Inhibition of cow's milk allergy development in mice by oral delivery of β-lactoglobulin-derived peptides loaded PLGA nanoparticles is associated with systemic whey-specific immune silencing

Clin Exp Allergy. 2021 Jun 17. doi: 10.1111/cea.13967. Online ahead of print.

Abstract

Background: Two to four percentage of infants are affected by cow's milk allergy (CMA), which persists in 20% of cases. Intervention approaches using early oral exposure to cow's milk protein or hydrolysed cow's milk formula are being studied for CMA prevention. Yet, concerns regarding safety and/or efficacy remain to be tackled in particular for high-risk non-exclusively breastfed infants. Therefore, safe and effective strategies to improve early life oral tolerance induction may be considered.

Objective: We aim to investigate the efficacy of CMA prevention using oral pre-exposure of two selected 18-AA β-lactoglobulin-derived peptides loaded poly (lactic-co-glycolic acid) (PLGA) nanoparticles (NPs) in a whey-protein induced CMA murine model.
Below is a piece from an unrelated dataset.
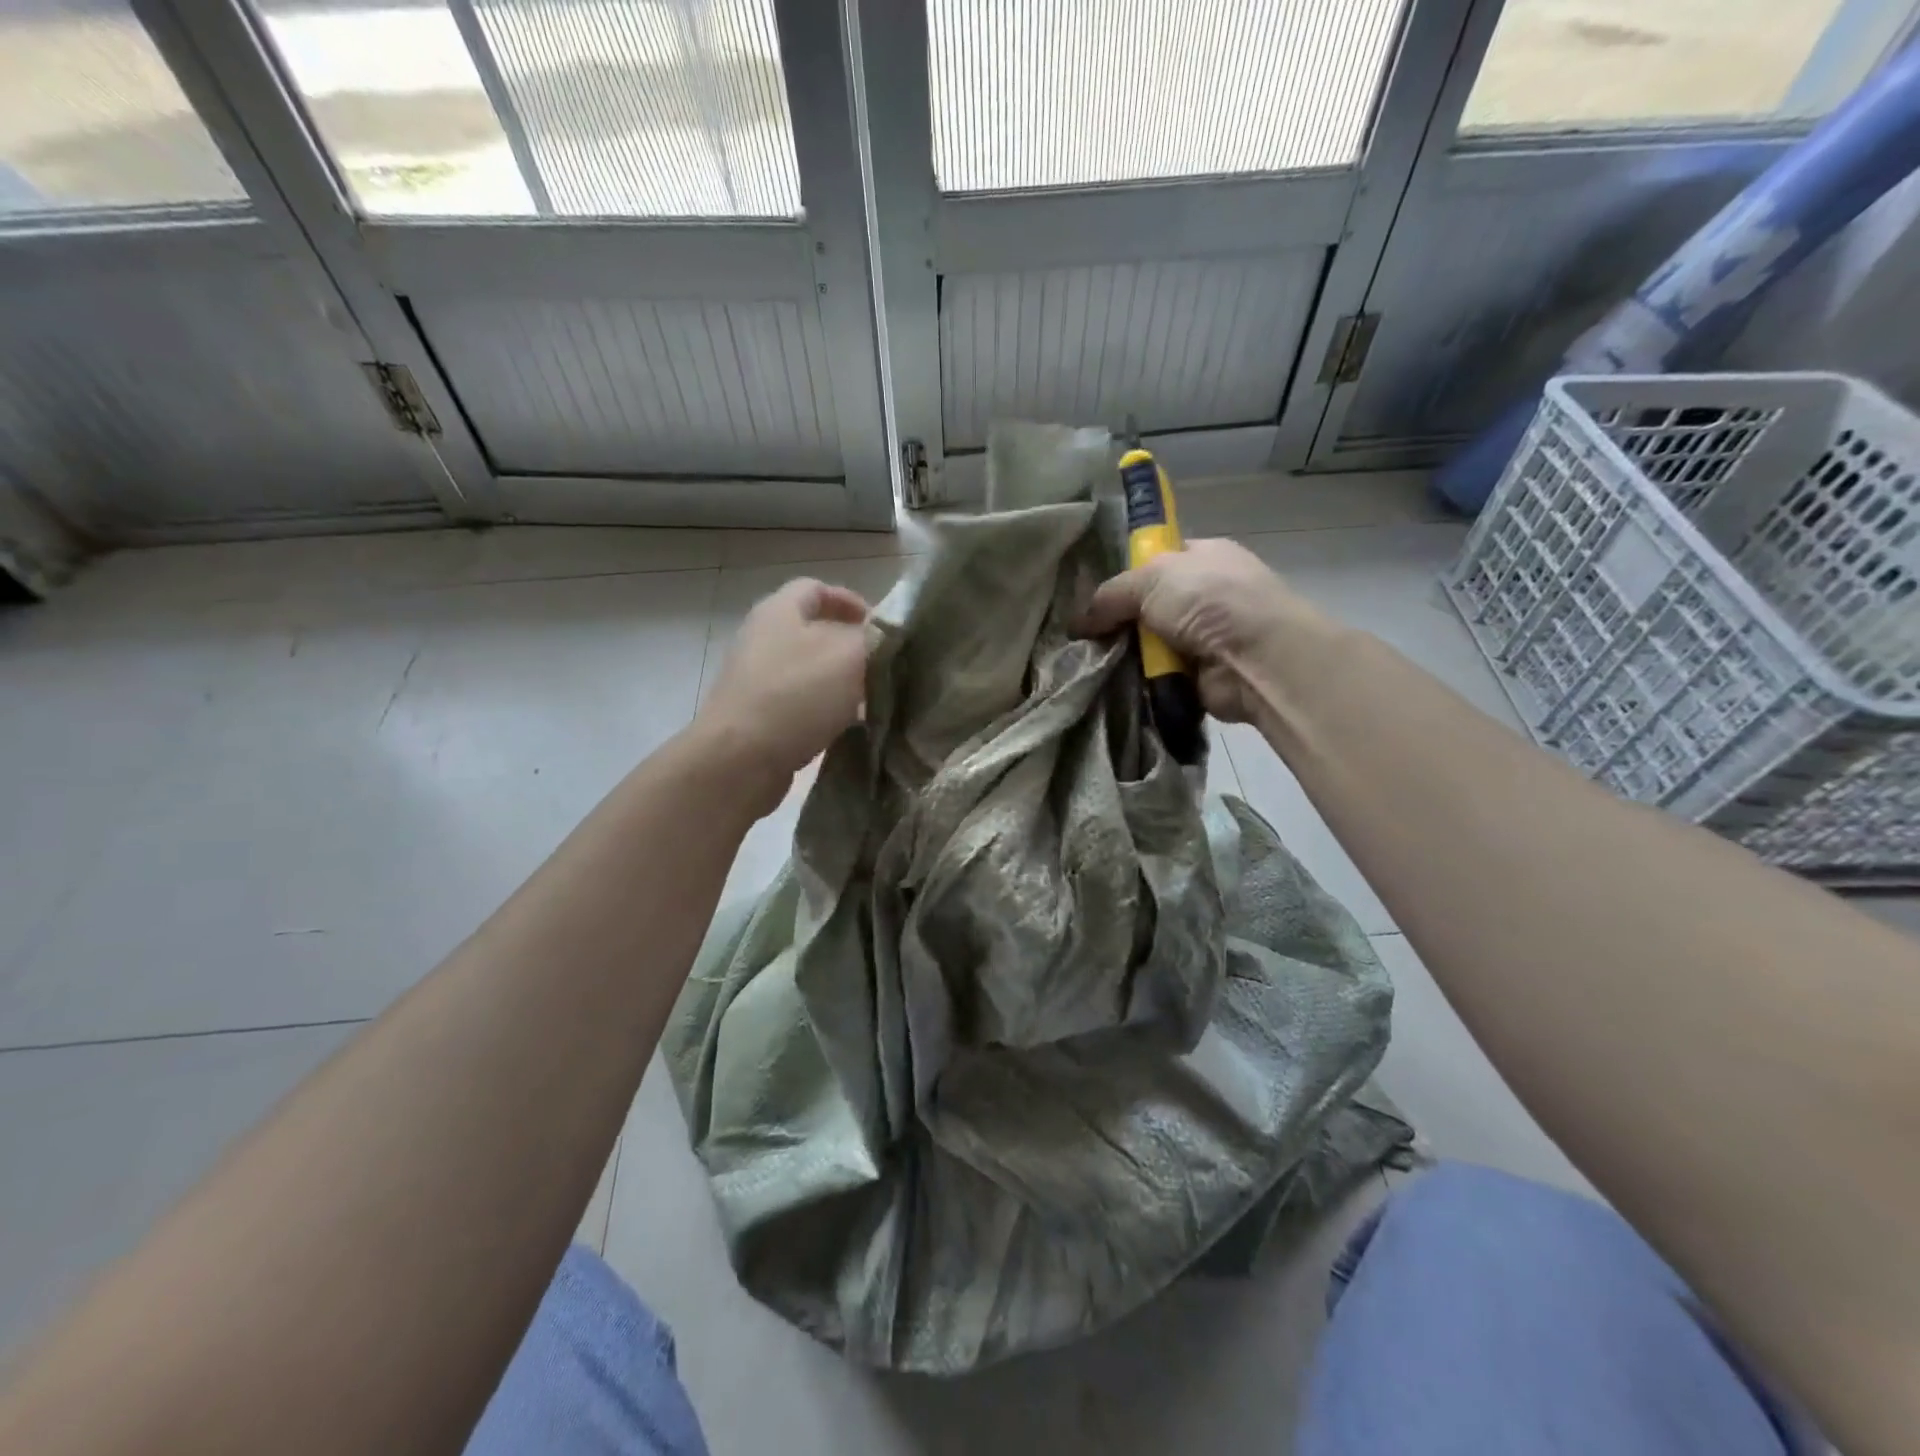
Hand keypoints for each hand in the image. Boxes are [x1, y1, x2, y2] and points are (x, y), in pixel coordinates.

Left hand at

Methods: The peptides were loaded in PLGA NPs via a double emulsion solvent evaporation technique. In vivo, 3-week-old female C3H/HeOuJ mice received 6 daily gavages with PBS, whey, Peptide-mix, a high- or low-dose Peptide-NPs or empty-NP plus Peptide-mix, prior to 5 weekly oral sensitizations with cholera toxin plus whey or PBS (sham). One week after the last sensitization, the challenge induced acute allergic skin response, anaphylactic shock score, allergen-specific serum immunoglobulins and ex vivo whey-stimulated cytokine release by splenocytes was measured.

Results: Mice pre-treated with high-dose Peptide-NPs but not low-dose or empty-NP plus Peptide-mix, were protected from anaphylaxis and showed a significantly lower acute allergic skin response upon intradermal whey challenge compared to whey-sensitized mice. Compared with the Peptide-mix or empty-NP plus Peptide-mix pre-treatment, the high-dose Peptide-NPs-pre-treatment inhibited ex vivo whey-stimulated pro-inflammatory cytokine TNF-α release by splenocytes.
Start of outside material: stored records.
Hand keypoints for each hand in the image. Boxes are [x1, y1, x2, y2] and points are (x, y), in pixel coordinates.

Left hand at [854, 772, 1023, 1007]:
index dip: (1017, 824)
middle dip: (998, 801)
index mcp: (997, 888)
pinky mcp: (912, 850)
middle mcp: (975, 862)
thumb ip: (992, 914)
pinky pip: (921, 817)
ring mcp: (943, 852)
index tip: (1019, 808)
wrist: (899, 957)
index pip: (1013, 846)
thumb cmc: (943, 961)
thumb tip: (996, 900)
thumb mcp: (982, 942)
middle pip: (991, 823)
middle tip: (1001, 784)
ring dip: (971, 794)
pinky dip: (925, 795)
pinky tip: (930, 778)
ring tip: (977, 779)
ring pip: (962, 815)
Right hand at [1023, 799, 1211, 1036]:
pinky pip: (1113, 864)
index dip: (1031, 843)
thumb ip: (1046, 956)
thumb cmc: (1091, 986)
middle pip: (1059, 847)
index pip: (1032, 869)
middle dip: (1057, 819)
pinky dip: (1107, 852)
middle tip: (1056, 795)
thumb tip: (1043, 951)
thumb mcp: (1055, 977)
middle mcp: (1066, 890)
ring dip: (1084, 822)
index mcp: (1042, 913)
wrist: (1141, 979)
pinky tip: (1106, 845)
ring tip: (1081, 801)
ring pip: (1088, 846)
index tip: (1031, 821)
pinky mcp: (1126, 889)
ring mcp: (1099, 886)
Conclusion & clinical relevance: Oral pre-exposure of mice to two β-lactoglobulin-derived peptides loaded PLGA NPs induced a dose-related partial prevention of CMA symptoms upon challenge to whole whey protein and silenced whey-specific systemic immune response. These findings encourage further development of the concept of peptide-loaded PLGA NPs for CMA prevention towards clinical application.